KEY POINTS:
A BMW Group employee has developed an inexpensive device for creating safe drinking water.
Stephan Augustin, an industrial designer with the German car company, has been acknowledged for inventing the Watercone.
An international jury presented the National Energy Globe Award 2007 to Augustin in Brussels, with guests at the awards ceremony including Mikhail Gorbachev, Jos Manuel Barroso and former United Nations secretary-general Kofi Annan.
The Watercone is a solar-powered desalinator that generates fresh drinking water from salt or brackish water.
With its rigid outer skin, the plastic cone can be used floating on water or on damp ground. The sun's rays shining on it cause the water to evaporate under the cone and condense on the inside. The droplets collect in a trough.
The water can be poured out of the opening at the tip of the Watercone, pictured below, into a container or drunk directly.
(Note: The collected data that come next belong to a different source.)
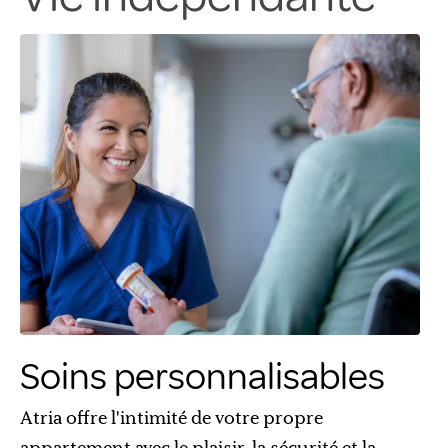
Soins personnalisables
Atria offre l'intimité de votre propre
appartement avec le plaisir, la sécurité et la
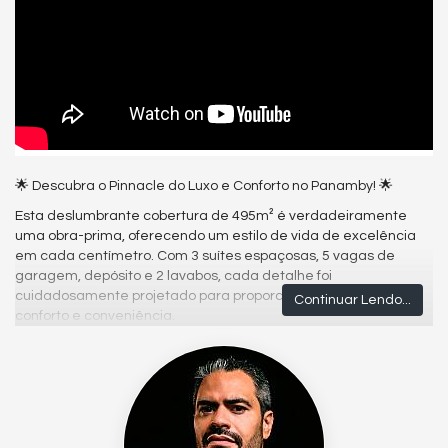
🌟 Descubra o Pinnacle do Luxo e Conforto no Panamby! 🌟
Esta deslumbrante cobertura de 495m² é verdadeiramente
uma obra-prima, oferecendo um estilo de vida de excelência
em cada centímetro. Com 3 suítes espaçosas, 5 vagas de
garagem, depósito e 2 lavabos, cada detalhe foi
cuidadosamente projetado para proporcionar o máximo de
Continuar Lendo...
conforto e conveniência.
Adentre e seja recebido por uma sala espaçosa, ideal para
receber amigos e familiares, com um terraço integrado que
oferece uma vista panorâmica de tirar o fôlego em toda a
extensão da cobertura. Desfrute da privacidade e comodidade
oferecidas pelo quarto de funcionário com banheiro, além dos
armários planejados em todos os ambientes, garantindo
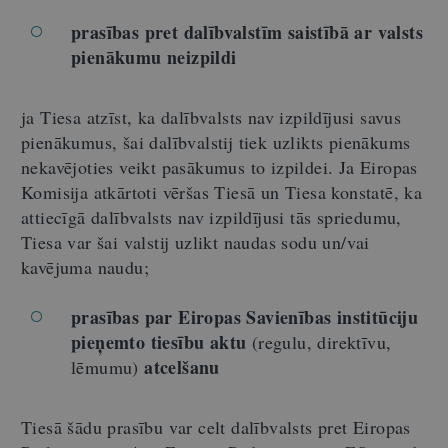
prasības pret dalībvalstīm saistībā ar valsts
pienākumu neizpildi
ja Tiesa atzīst, ka dalībvalsts nav izpildījusi savus
pienākumus, šai dalībvalstij tiek uzlikts pienākums
nekavējoties veikt pasākumus to izpildei. Ja Eiropas
Komisija atkārtoti vēršas Tiesā un Tiesa konstatē, ka
attiecīgā dalībvalsts nav izpildījusi tās spriedumu,
Tiesa var šai valstij uzlikt naudas sodu un/vai
kavējuma naudu;
prasības par Eiropas Savienības institūciju
pieņemto tiesību aktu
(regulu, direktīvu,
atcelšanu
lēmumu)
Tiesā šādu prasību var celt dalībvalsts pret Eiropas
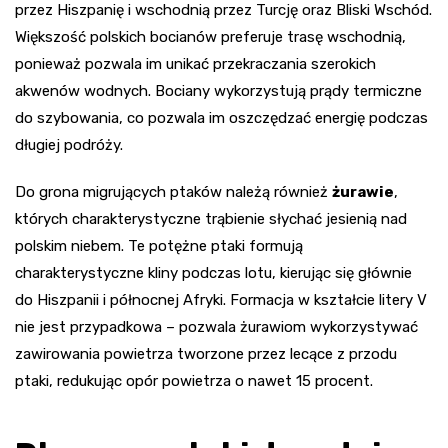
przez Hiszpanię i wschodnią przez Turcję oraz Bliski Wschód.
Większość polskich bocianów preferuje trasę wschodnią,
ponieważ pozwala im unikać przekraczania szerokich
akwenów wodnych. Bociany wykorzystują prądy termiczne
do szybowania, co pozwala im oszczędzać energię podczas
długiej podróży.
Do grona migrujących ptaków należą również
żurawie
,
których charakterystyczne trąbienie słychać jesienią nad
polskim niebem. Te potężne ptaki formują
charakterystyczne kliny podczas lotu, kierując się głównie
do Hiszpanii i północnej Afryki. Formacja w kształcie litery V
nie jest przypadkowa – pozwala żurawiom wykorzystywać
zawirowania powietrza tworzone przez lecące z przodu
ptaki, redukując opór powietrza o nawet 15 procent.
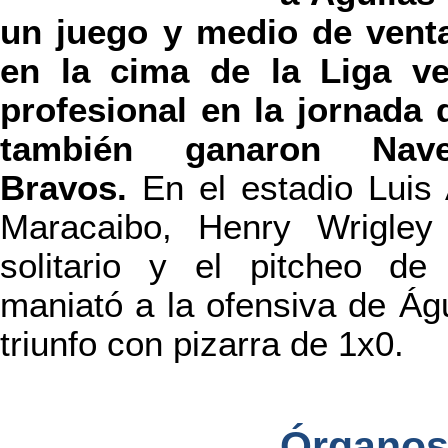
un juego y medio de venta
en la cima de la Liga ve
profesional en la jornada 
también ganaron Nave
Bravos.
En el estadio Luis
Maracaibo, Henry Wrigley 
solitario y el pitcheo d
maniató a la ofensiva de Águ
triunfo con pizarra de 1x0.
Órgan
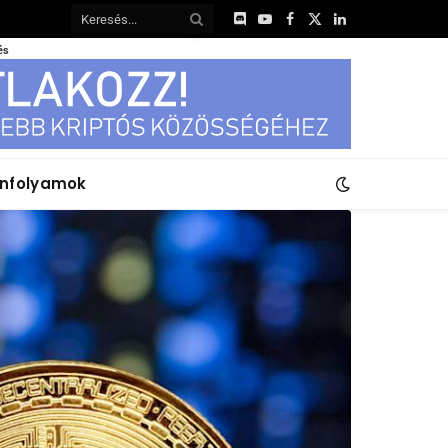
Discord
YouTube
Facebook
X
LinkedIn
(Twitter)
és
anfolyamok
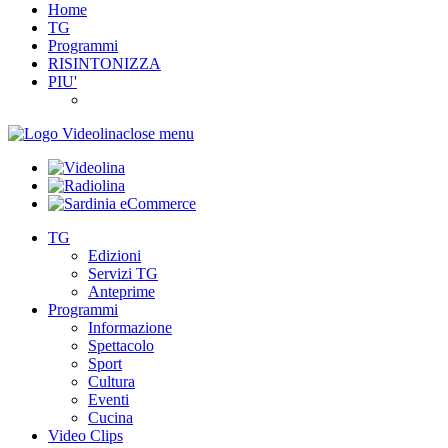
Home
TG
Programmi
RISINTONIZZA
PIU'
close menu
TG
Edizioni
Servizi TG
Anteprime
Programmi
Informazione
Spettacolo
Sport
Cultura
Eventi
Cucina
Video Clips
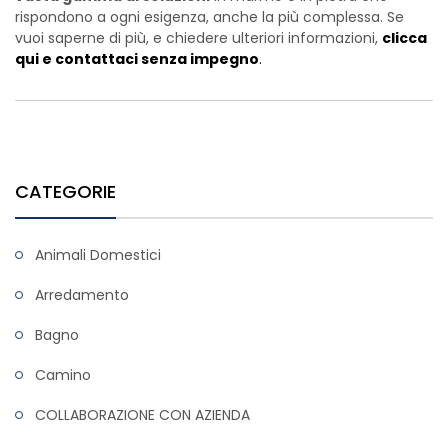
rispondono a ogni esigenza, anche la più complessa. Se
vuoi saperne di più, e chiedere ulteriori informazioni,
clicca
qui e contattaci senza impegno
.
CATEGORIE
Animali Domestici
Arredamento
Bagno
Camino
COLLABORAZIONE CON AZIENDA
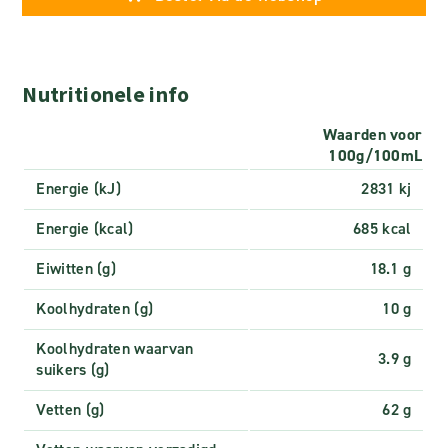
Nutritionele info
Waarden voor
100g/100mL
Energie (kJ)
2831 kj
Energie (kcal)
685 kcal
Eiwitten (g)
18.1 g
Koolhydraten (g)
10 g
Koolhydraten waarvan
3.9 g
suikers (g)
Vetten (g)
62 g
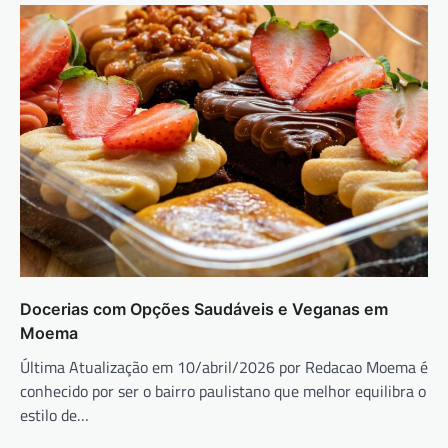
Docerias com Opções Saudáveis e Veganas em
Moema
Última Atualização em 10/abril/2026 por Redacao Moema é
conhecido por ser o bairro paulistano que melhor equilibra o
estilo de…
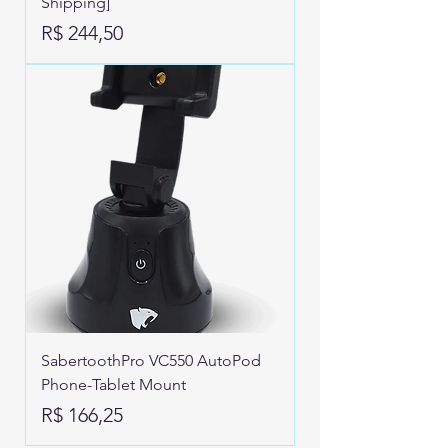
Shipping]
Preço
R$ 244,50
SabertoothPro VC550 AutoPod
Phone-Tablet Mount
Preço
R$ 166,25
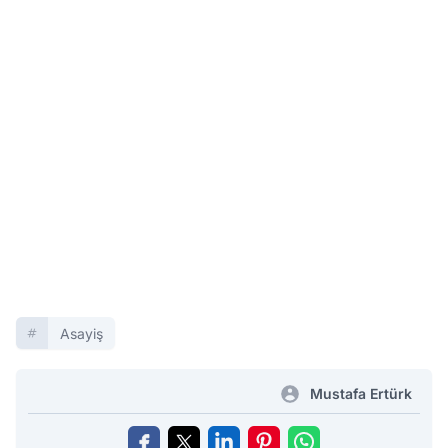
Asayiş
Mustafa Ertürk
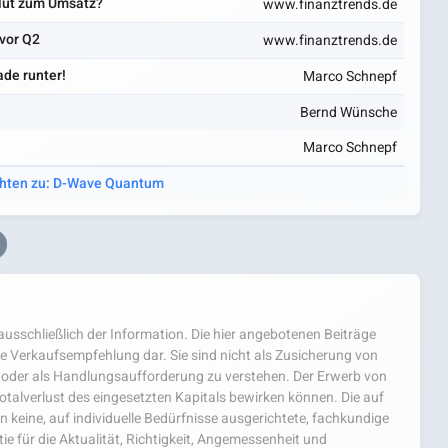
lut zum Umsatz?
www.finanztrends.de
vor Q2
www.finanztrends.de
de runter!
Marco Schnepf
Bernd Wünsche
Marco Schnepf
chten zu: D-Wave Quantum
usschließlich der Information. Die hier angebotenen Beiträge
e Verkaufsempfehlung dar. Sie sind nicht als Zusicherung von
oder als Handlungsaufforderung zu verstehen. Der Erwerb von
 Totalverlust des eingesetzten Kapitals bewirken können. Die auf
 keine, auf individuelle Bedürfnisse ausgerichtete, fachkundige
e für die Aktualität, Richtigkeit, Angemessenheit und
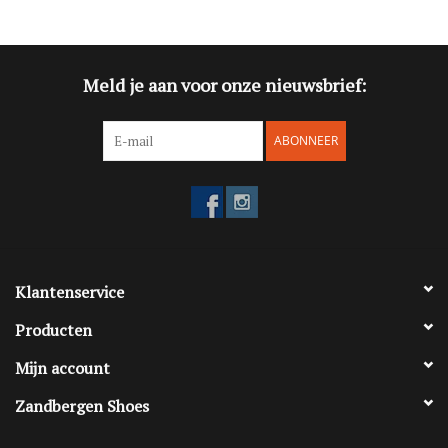
Blog
Meld je aan voor onze nieuwsbrief:
Merken
ABONNEER
Klantenservice
Producten
Mijn account
Zandbergen Shoes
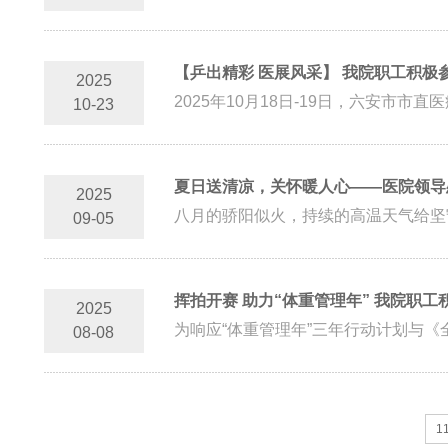
【乒出精彩 医展风采】 我院职工积极
2025
2025年10月18日-19日，六安市
10-23
夏日送清凉，关怀暖人心——医院领导
2025
八月的骄阳似火，持续的高温天气给坚守
09-05
挥拍开赛 助力“体重管理年” 我院职工
2025
为响应“体重管理年”三年行动计划与《全民
08-08
1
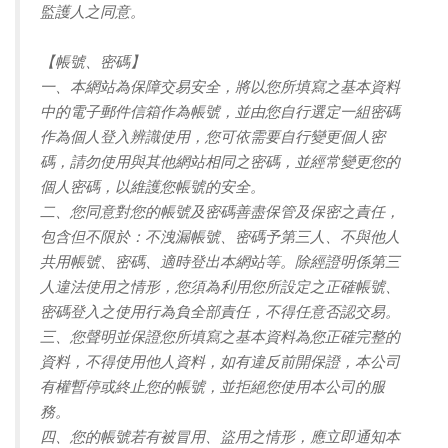
監護人之同意。
【帳號、密碼】
一、本網站為保障交易安全，將以您所填寫之基本資料
中的電子郵件信箱作為帳號，並由您自行選定一組密碼
作為個人登入辨識使用，您可依需要自行變更個人密
碼，請勿使用與其他網站相同之密碼，並經常變更您的
個人密碼，以維護您帳號的安全。
二、您同意對您的帳號及密碼善盡保管及保密之責任，
包含但不限於：不洩漏帳號、密碼予第三人、不與他人
共用帳號、密碼、適時登出本網站等。除經證明係第三
人違法使用之情形，您須為利用您所設定之正確帳號、
密碼登入之使用行為負全部責任，不得任意否認交易。
三、您聲明並保證您所填寫之基本資料為您正確完整的
資料，不得使用他人資料，如有違反前開保證，本公司
有權暫停或終止您的帳號，並拒絕您使用本公司的服
務。
四、您的帳號若有被冒用、盜用之情形，應立即通知本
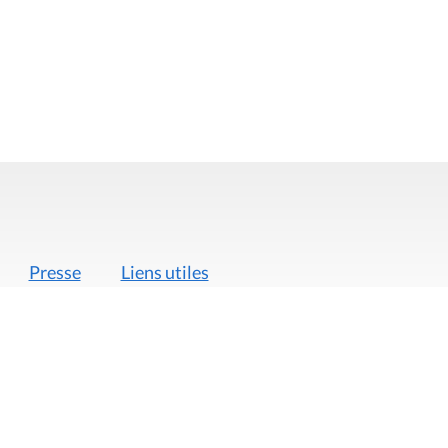
Presse
Liens utiles
 légales
Politique de données
Déclaration d'acces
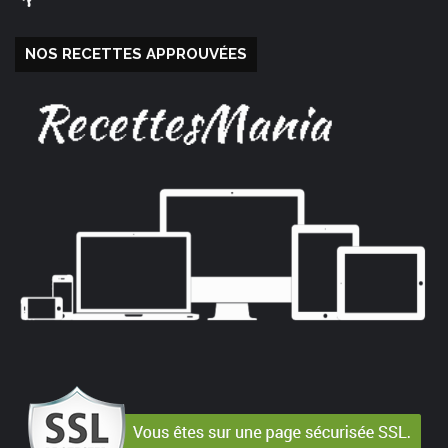
NOS RECETTES APPROUVÉES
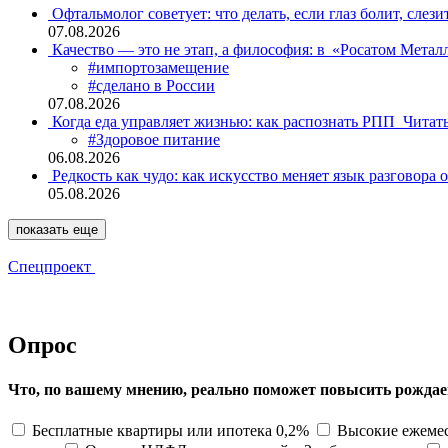
Офтальмолог советует: что делать, если глаз болит, слези
07.08.2026
Качество — это не этап, а философия: в «Росатом Мета
#импортозамещение
#сделано в России
07.08.2026
Когда еда управляет жизнью: как распознать РПП
Читат
#Здоровое питание
06.08.2026
Редкость как чудо: как искусство меняет язык разговора 
05.08.2026
показать еще
Спецпроект
Опрос
Что, по вашему мнению, реально поможет повысить рождае
Бесплатные квартиры или ипотека 0,2%
Высокие ежемес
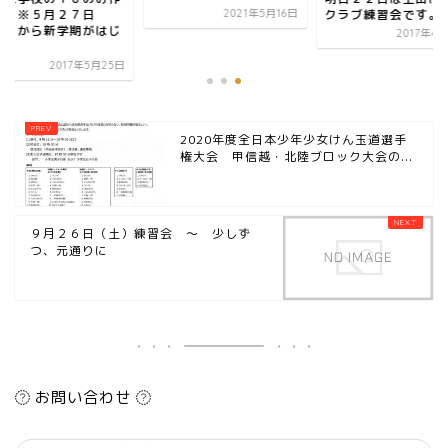
。 ※５月２７日
クラブ練習会です。
2021年5月16日
土）から新学期がはじ
2017年4
...
2017年5月25日
2020年度全日本少年少女けん玉道選手
権大会 甲信越・北陸ブロック大会の...
９月２６日（土）練習会 ～ 少しず
つ、元通りに
お問い合わせ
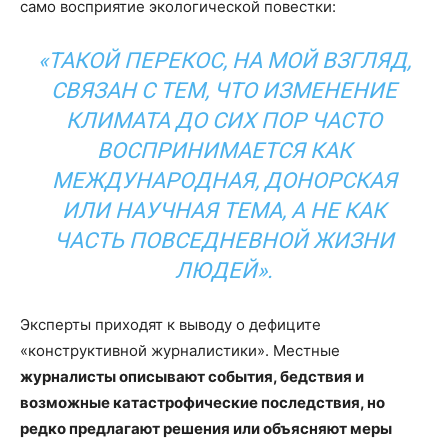
само восприятие экологической повестки:
«ТАКОЙ ПЕРЕКОС, НА МОЙ ВЗГЛЯД,
СВЯЗАН С ТЕМ, ЧТО ИЗМЕНЕНИЕ
КЛИМАТА ДО СИХ ПОР ЧАСТО
ВОСПРИНИМАЕТСЯ КАК
МЕЖДУНАРОДНАЯ, ДОНОРСКАЯ
ИЛИ НАУЧНАЯ ТЕМА, А НЕ КАК
ЧАСТЬ ПОВСЕДНЕВНОЙ ЖИЗНИ
ЛЮДЕЙ»
.
Эксперты приходят к выводу о дефиците
«конструктивной журналистики». Местные
журналисты описывают события, бедствия и
возможные катастрофические последствия, но
редко предлагают решения или объясняют меры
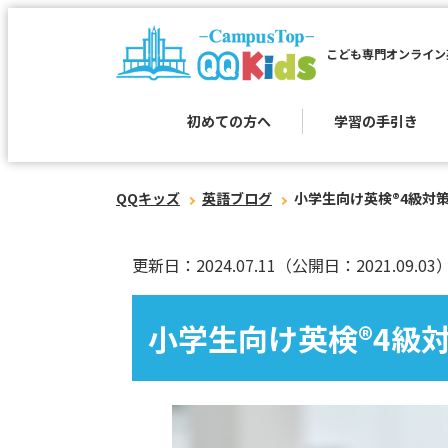
こども専門オンライン
初めての方へ
学習の手引き
QQキッズ
英語ブログ
小学生向け英検®︎4級対策
更新日：2024.07.11
（公開日：2021.09.03
小学生向け英検®︎4級対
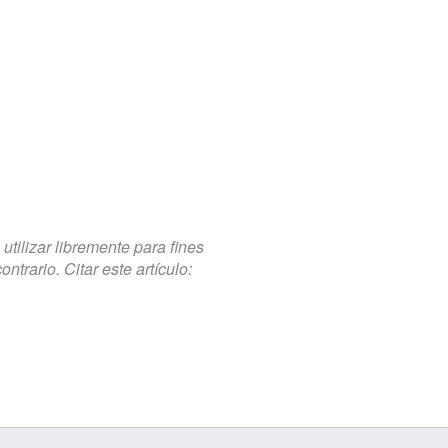
tilizar libremente para fines
trario. Citar este artículo:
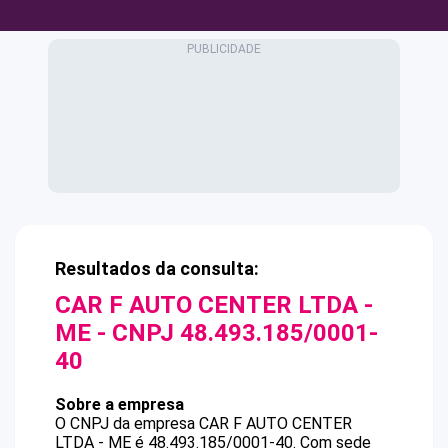
Resultados da consulta:
CAR F AUTO CENTER LTDA -
ME
- CNPJ
48.493.185/0001-
40
Sobre a empresa
O CNPJ da empresa
CAR F AUTO CENTER
LTDA - ME
é
48.493.185/0001-40
.
Com sede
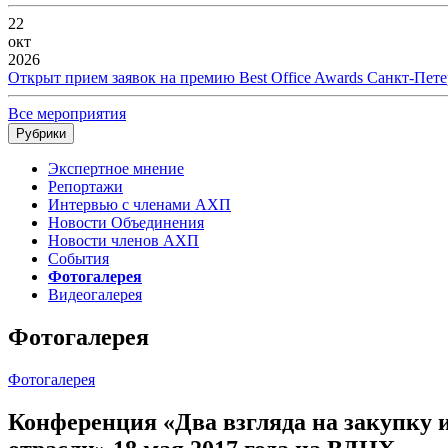
22
окт
2026
Открыт прием заявок на премию Best Office Awards Санкт-Пете
Все мероприятия
Рубрики
Экспертное мнение
Репортажи
Интервью с членами АХП
Новости Объединения
Новости членов АХП
События
Фотогалерея
Видеогалерея
Фотогалерея
Фотогалерея
Конференция «Два взгляда на закупку 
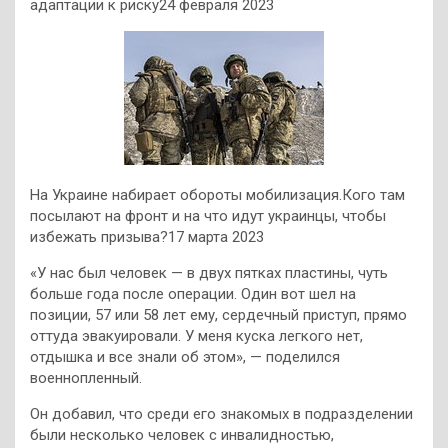
адаптации к риску24 февраля 2023
На Украине набирает обороты мобилизация.Кого там
посылают на фронт и на что идут украинцы, чтобы
избежать призыва?17 марта 2023
«У нас был человек — в двух пятках пластины, чуть
больше года после операции. Один вот шел на
позиции, 57 или 58 лет ему, сердечный приступ, прямо
оттуда эвакуировали. У меня куска легкого нет,
отдышка и все знали об этом», — поделился
военнопленный.
Он добавил, что среди его знакомых в подразделении
были несколько человек с инвалидностью,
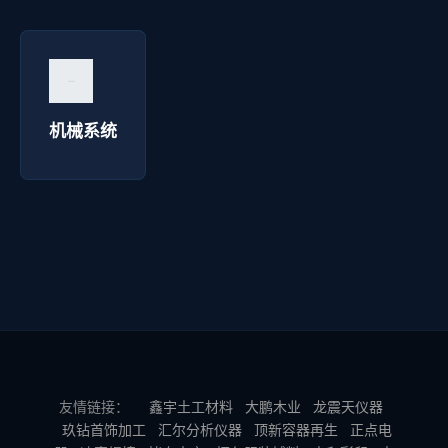
机械系统 - 明达彩钢
询价咨询 →
机械系统
友情链接：
鑫宇土工材料
大鹏木业
龙震天仪器
玖钻首饰加工
汇尔分析仪器
顶新容器再生
正点电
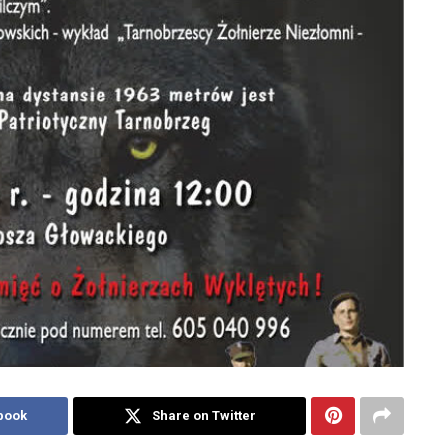
book
Share on Twitter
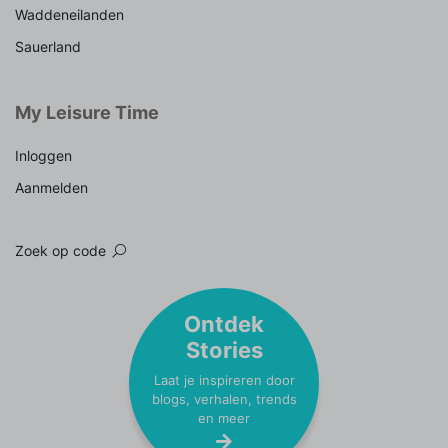
Waddeneilanden
Sauerland
My Leisure Time
Inloggen
Aanmelden
Zoek op code
Ontdek
Stories
Laat je inspireren door
blogs, verhalen, trends
en meer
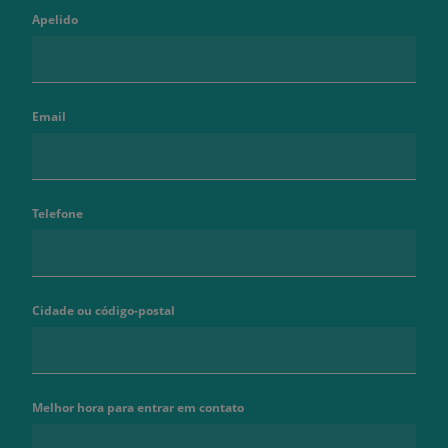
Apelido
Email
Telefone
Cidade ou código-postal
Melhor hora para entrar em contato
The water is purified through the condensation as if it were undergoing a single-stage distillation process.
About 1.6 litres of drinking water a day can be obtained by using this invention.
The Watercone is made from hard-wearing, unbreakable Bayer Makrolon polycarbonate with an anti-UV coating, and has a guaranteed working life of at least five years.
Augustin came up with the functional design on the basis of practical specifications.
Tests in the BMW wind tunnel showed that the Watercone could cope with wind speeds of up to 55km/h without any problems, which means it is largely unaffected by weather conditions.